Limb landmark coordinates
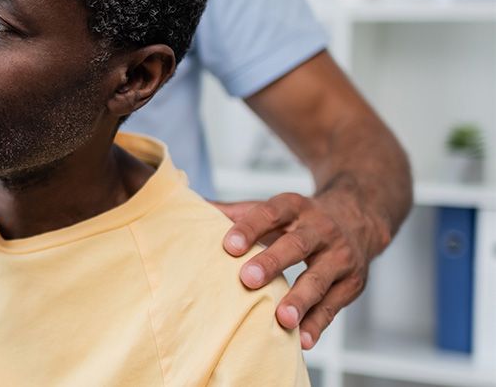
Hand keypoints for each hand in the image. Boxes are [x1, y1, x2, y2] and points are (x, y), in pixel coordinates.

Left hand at [216, 193, 372, 349]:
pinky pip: (334, 305)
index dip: (249, 228)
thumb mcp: (271, 208)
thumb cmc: (298, 219)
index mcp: (294, 207)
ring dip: (301, 300)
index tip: (228, 245)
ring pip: (319, 278)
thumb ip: (234, 213)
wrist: (358, 218)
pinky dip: (318, 324)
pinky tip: (302, 339)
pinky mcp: (352, 283)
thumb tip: (189, 207)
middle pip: (296, 245)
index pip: (270, 213)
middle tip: (247, 279)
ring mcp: (340, 256)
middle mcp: (321, 228)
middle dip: (272, 262)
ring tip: (282, 318)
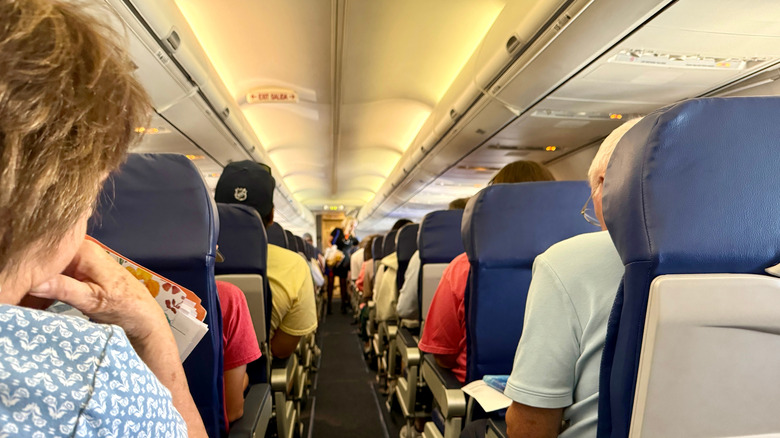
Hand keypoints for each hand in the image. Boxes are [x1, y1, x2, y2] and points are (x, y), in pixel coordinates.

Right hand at [28, 236, 168, 343]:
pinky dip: (44, 291)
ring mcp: (78, 260)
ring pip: (46, 271)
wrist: (142, 316)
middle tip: (17, 298)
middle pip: (44, 260)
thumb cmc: (123, 306)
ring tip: (26, 304)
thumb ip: (63, 288)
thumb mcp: (91, 300)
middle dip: (30, 278)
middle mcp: (79, 249)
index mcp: (82, 249)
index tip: (14, 285)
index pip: (45, 252)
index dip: (28, 267)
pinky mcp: (78, 272)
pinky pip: (53, 278)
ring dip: (35, 287)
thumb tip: (32, 281)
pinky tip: (35, 305)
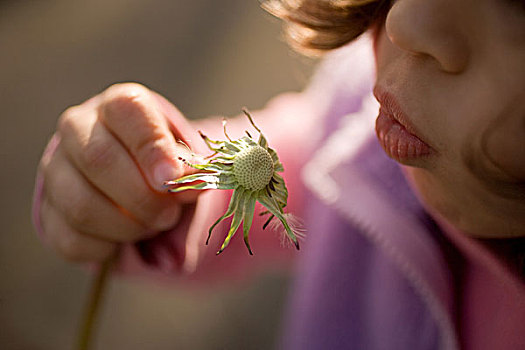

**Task instructions**
Please write out exactly the lines starting at the one that contains "index mcp: (82, 249)" and ending with the final line of the entries, both ends included. Do not write out any pictures.

**Solution for this task**
index mcp: (82, 249)
index tip: (14, 285)
index pip: (45, 252)
index dip: (28, 267)
pinky mcp: (78, 272)
pinky pip: (53, 278)
ring dip: (35, 287)
thumb tip: (32, 281)
pinky tip: (35, 305)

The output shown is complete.